Come molti tuoi tristi compari di contest, hai avuto una buona idea, ma sei riuscito a sciuparla in modo terribile. Hai disseminato il testo di imprecisioni e approssimazioni che rendono certi passaggi addirittura comici. E il fatto che lo siano involontariamente non ti solleva dalla colpa di aver bistrattato il tuo lavoro.

Perché non vi rileggete, dannati imbrattacarte? Rileggetevi ad alta voce, maledizione! Ascoltate la vostra voce mentre interpreta il vostro racconto. Più facilmente v’accorgerete d'imprecisioni, refusi e incongruenze. Non fingete soltanto di leggere, ripassando bensì mentalmente a memoria il vostro testo. 
Avete paura d’esser presi per matti? Allora ho ragione di pensare che con il mio appellarvi “imbrattacarte” v’abbia fatto montar la testa, che vi crediate molto meno che tali e temiate di dover giustificare la lettura ad alta voce con chi vi è intorno.
(E non provare a dirmi che ti sei riletto eccome, e, quindi, questo sistema che intima lo Stregone è una stupidaggine. Perché non potrei far altro che dedurre che non sai leggere!)

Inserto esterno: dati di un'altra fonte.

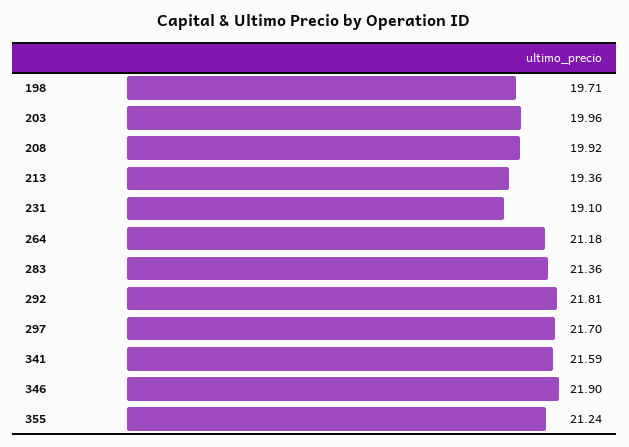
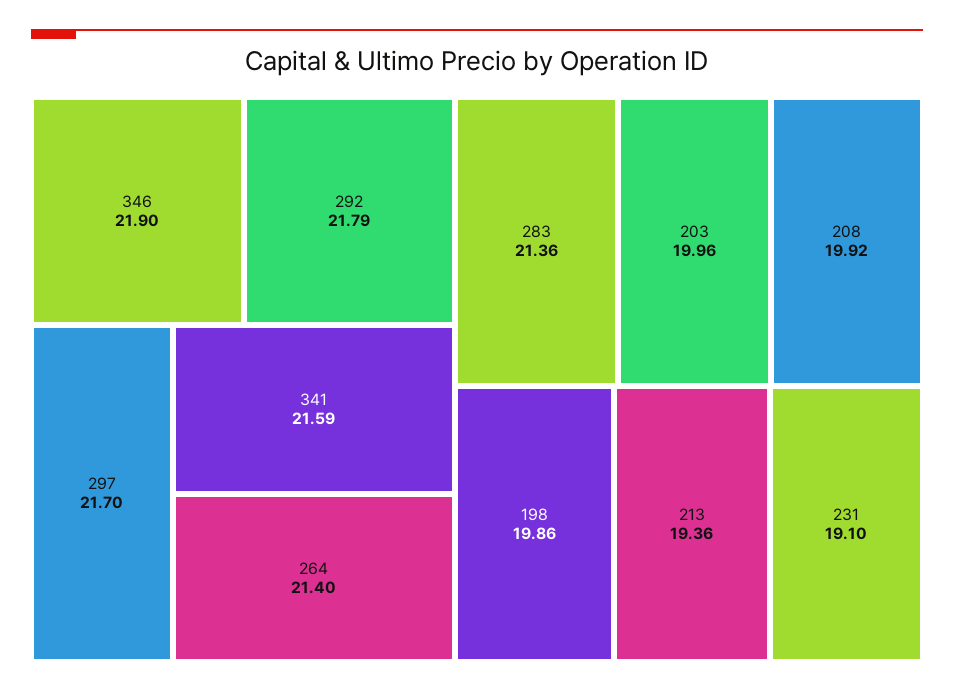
  {
-   "198": 19.71,
+   "198": 19.86,
    "203": 19.96,
    "208": 19.92,
    "213": 19.36,
    "231": 19.1,
-   "264": 21.18,
+   "264": 21.4,
    "283": 21.36,
-   "292": 21.81,
+   "292": 21.79,
    "297": 21.7,
    "341": 21.59,
-   "346": 21.9,
+   "346": 21.9
-   "355": 21.24
  }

Orbene, questa delle imprecisioni è solamente la parte veniale, che una buona riscrittura può risolvere, mio Incompiuto, dannazione a te!

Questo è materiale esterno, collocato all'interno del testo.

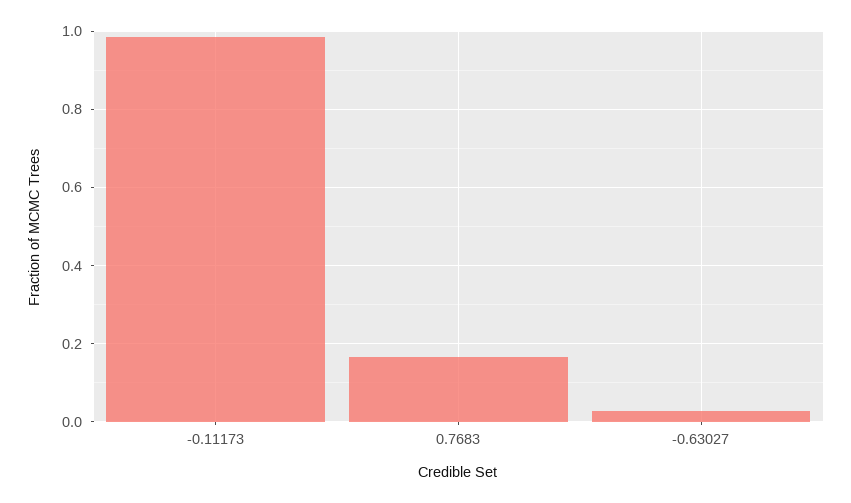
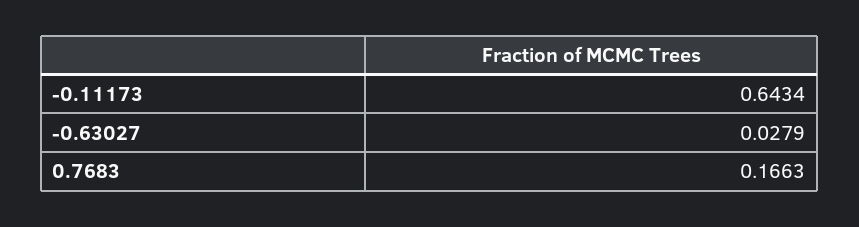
  {
-   "-0.11173": 0.98,
+   "-0.11173": 0.6434,
    "0.7683": 0.1663,
    "-0.63027": 0.0279
  }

Lo Stregone ama i racconti brevi, adora il non detto. Sa distinguere gli atti di violenza alla consecutio dai tentativi dell’autorucolo di turno, non sempre portati a compimento in modo brillante, ma pur sempre apprezzabili, di trasportare con sé il lettore a spasso nel tempo della storia, con il sapiente uso dei tempi verbali.
Ma fin qui:
Sineddoche ha scritto: L'accenno al convento femminile anziché maschile avrebbe dovuto fare capire (sempre secondo me), unitamente al richiamo alle "sorelle" fatto dalla vecchia, che lei stessa era una suora all' interno del convento. Fra' Galizio una sua invenzione, utile ad attrarre Dalcò verso di sé e, infine, giù dalla stessa finestra di Daniele.
non ci era arrivato…

Veniamo, quindi, all’inspiegabile della storia. Non all’inspiegabile in quanto mistero volutamente introdotto nella trama, quanto all’inspiegabile narrativamente: perché complicare il tutto con un convento di suore che necessiti d’incolpare un fantomatico monaco? Perché forzare così malamente la necessità d’un monaco, quando la mia carta te l’imponeva, addirittura?

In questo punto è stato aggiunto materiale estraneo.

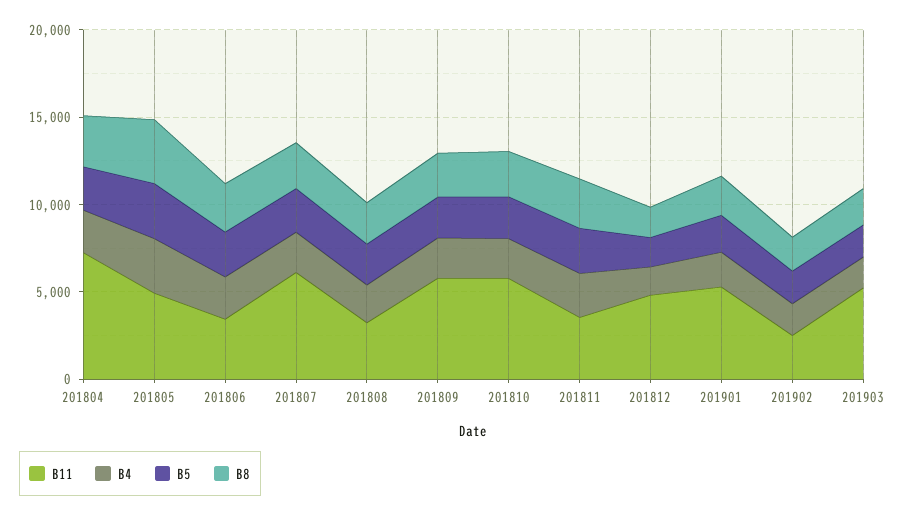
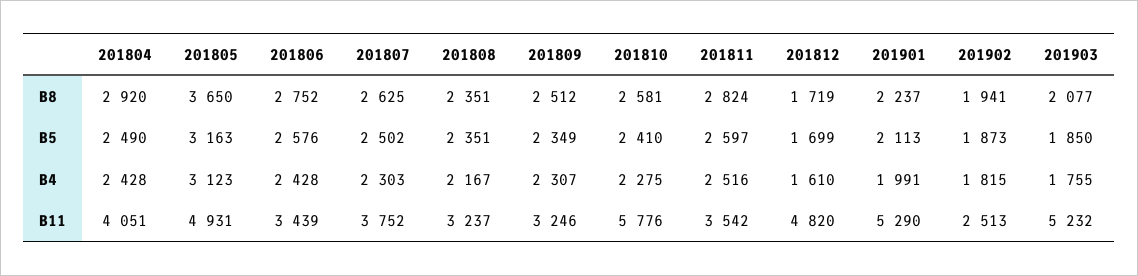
  {
    "B11": {
-     "201804": 7000,
+     "201804": 4051,
      "201805": 4931,
      "201806": 3439,
-     "201807": 6000,
+     "201807": 3752,
      "201808": 3237,
-     "201809": 6000,
+     "201809": 3246,
      "201810": 5776,
      "201811": 3542,
      "201812": 4820,
      "201901": 5290,
      "201902": 2513,
      "201903": 5232
    },
    "B4": {
      "201804": 2428,
      "201805": 3123,
      "201806": 2428,
      "201807": 2303,
      "201808": 2167,
      "201809": 2307,
      "201810": 2275,
      "201811": 2516,
      "201812": 1610,
      "201901": 1991,
      "201902": 1815,
      "201903": 1755
    },
    "B5": {
      "201804": 2490,
      "201805": 3163,
      "201806": 2576,
      "201807": 2502,
      "201808": 2351,
      "201809": 2349,
      "201810": 2410,
      "201811": 2597,
      "201812": 1699,
      "201901": 2113,
      "201902": 1873,
      "201903": 1850
    },
    "B8": {
      "201804": 2920,
      "201805": 3650,
      "201806": 2752,
      "201807": 2625,
      "201808": 2351,
      "201809": 2512,
      "201810": 2581,
      "201811": 2824,
      "201812": 1719,
      "201901": 2237,
      "201902": 1941,
      "201903": 2077
    }
  }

La bambina poteva benissimo essere una giovane visitatrice del convento (di monaci); i motivi di tali visite potevano anche non essere leciti (ma questo non c’è bisogno di forzarlo nell’immaginazione del lettore, facendoglielo, piuttosto, abilmente dubitare) e rendere pure plausibile la maledizione eterna del priore (ché mai s'è dato di trovare un maledetto che dalla sua non abbia anche una piccola parte di ragione – l’abbattimento del convento – senza l’essersi già meritato la maledizione).

Che la bambina sia realmente esistita, e che la sua anima incolpevole sia stata attratta e poi corrotta proprio lì nel convento, non impedisce che la vecchia dagli occhi d’un verde sbiadito possa essere l’odierno corvo, imprigionato in eterno nella complicità di Fra’ Galizio.

Ci sei andato vicinissimo, o mio Incompiuto, ma non sei riuscito a soddisfare pienamente i gusti dello Stregone.
Al contempo, onore e sommo disonore a te, per questo.